Is the weather too bad for mountain biking? Welcome to virtual reality! However, fresh mountain air is still not enough. Virtual reality sports are a real trend. Turn on your computer, put on your glasses, and there's already a virtual table tennis table in your living room. Thanks to new tools, you can get a personal trainer at home. But how advanced is the technology? What kind of equipment do you need? And does virtual training pay off outside of the VR world as well?
So many sports are already available in VR: table tennis, martial arts, basketball, baseball, rowing, and various movement games. VR is used to practice specific skills in competitive sports, such as reaction ability in karate. In popular sports, it's more of a fitness and workout area.
Also, in VR, you can train your endurance. You can sit on a bicycle ergometer and wear virtual reality goggles. You'll feel like you're cycling not in your living room but Mallorca. And it makes training more exciting and varied. But riding a real bike in the mountains is a different experience. On a gravel road, you sometimes get a lot of shaking, and there may be a headwind. Some of the sensations can be simulated even without VR. Tilt, for example, can be affected by increasing pedaling resistance and, therefore, power. Sounds such as birdsong can also be simulated.
But it's worth noting that VR sports are undoubtedly helpful for those who don't have the opportunity to go to the gym. Of course, such a system can also help you lose weight or practice special skills. But that requires a good training program. It is not enough to buy VR glasses. But it is also important to remember the motivation. As a rule, when the user intensively learns the device during the first one or two weeks and wants to discover all the functions, his motivation wanes. Studies of specialists and professional athletes show: that VR sports can't replace actual workouts. They are just an additional tool.

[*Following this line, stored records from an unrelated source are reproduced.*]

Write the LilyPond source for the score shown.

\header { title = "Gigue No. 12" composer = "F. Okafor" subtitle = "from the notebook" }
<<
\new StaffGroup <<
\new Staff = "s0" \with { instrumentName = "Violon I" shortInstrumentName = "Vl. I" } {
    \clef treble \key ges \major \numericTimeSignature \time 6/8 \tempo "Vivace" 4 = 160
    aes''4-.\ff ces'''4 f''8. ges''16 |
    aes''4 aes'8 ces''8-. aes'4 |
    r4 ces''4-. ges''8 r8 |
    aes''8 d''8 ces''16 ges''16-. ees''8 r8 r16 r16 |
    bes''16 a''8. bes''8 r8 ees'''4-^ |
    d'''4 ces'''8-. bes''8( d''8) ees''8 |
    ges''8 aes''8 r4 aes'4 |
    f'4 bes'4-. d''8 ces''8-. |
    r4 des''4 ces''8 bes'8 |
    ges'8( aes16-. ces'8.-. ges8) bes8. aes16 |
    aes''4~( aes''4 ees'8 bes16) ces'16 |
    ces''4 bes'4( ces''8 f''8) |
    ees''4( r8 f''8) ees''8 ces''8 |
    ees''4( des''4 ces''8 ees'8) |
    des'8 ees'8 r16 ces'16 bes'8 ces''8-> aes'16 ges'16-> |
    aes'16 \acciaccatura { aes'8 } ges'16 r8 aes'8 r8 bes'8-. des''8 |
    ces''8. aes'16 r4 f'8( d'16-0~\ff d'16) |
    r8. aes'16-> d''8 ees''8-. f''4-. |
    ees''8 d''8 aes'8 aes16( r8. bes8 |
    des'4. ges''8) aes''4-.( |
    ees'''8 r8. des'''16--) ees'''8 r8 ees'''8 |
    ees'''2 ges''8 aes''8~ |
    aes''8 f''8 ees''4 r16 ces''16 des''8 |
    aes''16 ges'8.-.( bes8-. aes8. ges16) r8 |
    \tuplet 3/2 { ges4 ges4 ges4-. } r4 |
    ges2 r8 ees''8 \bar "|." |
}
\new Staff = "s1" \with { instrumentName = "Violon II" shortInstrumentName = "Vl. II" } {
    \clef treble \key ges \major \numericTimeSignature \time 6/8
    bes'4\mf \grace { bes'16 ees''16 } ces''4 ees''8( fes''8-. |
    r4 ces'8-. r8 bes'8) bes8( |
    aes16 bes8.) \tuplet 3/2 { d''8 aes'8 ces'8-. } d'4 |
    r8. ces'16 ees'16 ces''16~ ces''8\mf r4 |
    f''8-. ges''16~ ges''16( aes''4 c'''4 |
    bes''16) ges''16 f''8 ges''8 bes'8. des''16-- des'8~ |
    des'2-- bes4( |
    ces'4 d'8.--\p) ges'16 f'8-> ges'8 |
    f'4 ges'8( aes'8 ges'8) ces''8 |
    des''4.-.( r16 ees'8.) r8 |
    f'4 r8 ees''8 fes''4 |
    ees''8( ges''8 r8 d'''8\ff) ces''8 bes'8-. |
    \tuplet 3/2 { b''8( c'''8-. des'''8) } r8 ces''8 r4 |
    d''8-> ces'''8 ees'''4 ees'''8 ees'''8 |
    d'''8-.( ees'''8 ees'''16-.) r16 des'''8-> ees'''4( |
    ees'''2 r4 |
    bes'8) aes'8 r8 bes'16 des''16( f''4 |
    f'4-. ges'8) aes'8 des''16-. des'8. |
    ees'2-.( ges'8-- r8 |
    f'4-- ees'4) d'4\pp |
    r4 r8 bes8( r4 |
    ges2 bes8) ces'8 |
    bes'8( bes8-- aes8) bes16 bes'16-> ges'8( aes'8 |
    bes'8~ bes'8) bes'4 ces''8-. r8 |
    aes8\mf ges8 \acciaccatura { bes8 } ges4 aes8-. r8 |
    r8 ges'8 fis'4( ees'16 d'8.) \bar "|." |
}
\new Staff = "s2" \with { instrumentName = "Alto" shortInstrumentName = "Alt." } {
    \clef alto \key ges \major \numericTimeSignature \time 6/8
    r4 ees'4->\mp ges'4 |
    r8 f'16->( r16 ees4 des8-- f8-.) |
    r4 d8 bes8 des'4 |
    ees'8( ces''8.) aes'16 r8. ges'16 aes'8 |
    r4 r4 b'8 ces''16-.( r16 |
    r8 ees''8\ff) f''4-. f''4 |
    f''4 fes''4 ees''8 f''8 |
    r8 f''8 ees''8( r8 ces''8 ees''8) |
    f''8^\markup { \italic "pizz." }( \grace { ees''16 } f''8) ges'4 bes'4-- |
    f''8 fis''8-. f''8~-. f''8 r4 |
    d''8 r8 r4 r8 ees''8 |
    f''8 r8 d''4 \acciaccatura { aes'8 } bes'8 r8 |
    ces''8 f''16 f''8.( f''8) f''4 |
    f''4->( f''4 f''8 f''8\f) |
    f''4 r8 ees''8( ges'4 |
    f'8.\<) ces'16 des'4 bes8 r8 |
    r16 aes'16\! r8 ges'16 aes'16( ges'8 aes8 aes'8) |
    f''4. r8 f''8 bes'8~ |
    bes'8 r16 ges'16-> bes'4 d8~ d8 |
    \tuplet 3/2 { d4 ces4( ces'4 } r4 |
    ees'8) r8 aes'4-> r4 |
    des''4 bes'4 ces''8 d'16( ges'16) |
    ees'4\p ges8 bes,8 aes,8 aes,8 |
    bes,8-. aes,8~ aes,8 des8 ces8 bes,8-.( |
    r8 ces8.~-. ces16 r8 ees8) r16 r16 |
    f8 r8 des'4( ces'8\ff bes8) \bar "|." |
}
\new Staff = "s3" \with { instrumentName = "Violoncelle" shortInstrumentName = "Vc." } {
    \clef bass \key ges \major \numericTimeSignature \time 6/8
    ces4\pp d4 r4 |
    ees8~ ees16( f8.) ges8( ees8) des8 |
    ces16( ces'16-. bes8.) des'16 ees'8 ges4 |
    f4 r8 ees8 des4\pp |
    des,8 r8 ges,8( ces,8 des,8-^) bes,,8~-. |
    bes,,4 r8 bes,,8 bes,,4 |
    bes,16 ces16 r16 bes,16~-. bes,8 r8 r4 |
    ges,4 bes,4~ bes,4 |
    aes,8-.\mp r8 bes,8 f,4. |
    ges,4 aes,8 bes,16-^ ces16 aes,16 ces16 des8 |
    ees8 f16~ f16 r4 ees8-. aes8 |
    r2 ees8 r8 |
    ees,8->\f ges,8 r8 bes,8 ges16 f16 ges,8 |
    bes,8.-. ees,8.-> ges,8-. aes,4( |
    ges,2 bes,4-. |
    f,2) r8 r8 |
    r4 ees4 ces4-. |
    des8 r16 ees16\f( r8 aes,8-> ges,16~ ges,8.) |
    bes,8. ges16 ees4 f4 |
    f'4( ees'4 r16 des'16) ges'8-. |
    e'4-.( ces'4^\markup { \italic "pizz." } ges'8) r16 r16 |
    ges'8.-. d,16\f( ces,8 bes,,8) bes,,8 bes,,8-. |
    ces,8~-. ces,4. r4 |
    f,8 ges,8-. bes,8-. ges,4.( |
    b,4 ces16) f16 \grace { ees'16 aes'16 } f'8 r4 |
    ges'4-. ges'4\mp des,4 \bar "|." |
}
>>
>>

And that's because the technology hasn't yet reached the level where you can get feedback.
Among other things, many people get dizzy when they are in virtual reality. When you ride a bike in real life, you have to keep your balance. On a bike simulator, you don't. Everything you usually do in addition can be simulated with some technical effort. Another thing is peripheral perception: when we play basketball, we notice if an opponent is trying to interfere with us - even if we're not looking at him. We don't yet know how much peripheral vision is involved and how important it is in sports. That's why it's tough to simulate it in virtual reality.
The elderly can play sports in VR, too. And it's fun for them: they can play sports like bowling or table tennis that they might not have played before. There are undoubtedly great benefits in the rehabilitation sector as well. Studies show that VR can help stroke patients move better again. However, it should not be used instead of but in addition to traditional treatments. And people who have problems working at a computer, for example, because of epilepsy or specific vision problems, should be careful.
Another important point. VR sports may not last as long as regular workouts. Although VR technology has gotten better and more accurate, you can still train for no more than 20 minutes a day.
But many people are enthusiastic about VR. So it is to be expected that the technology will get better and better over the next few years and become more widespread.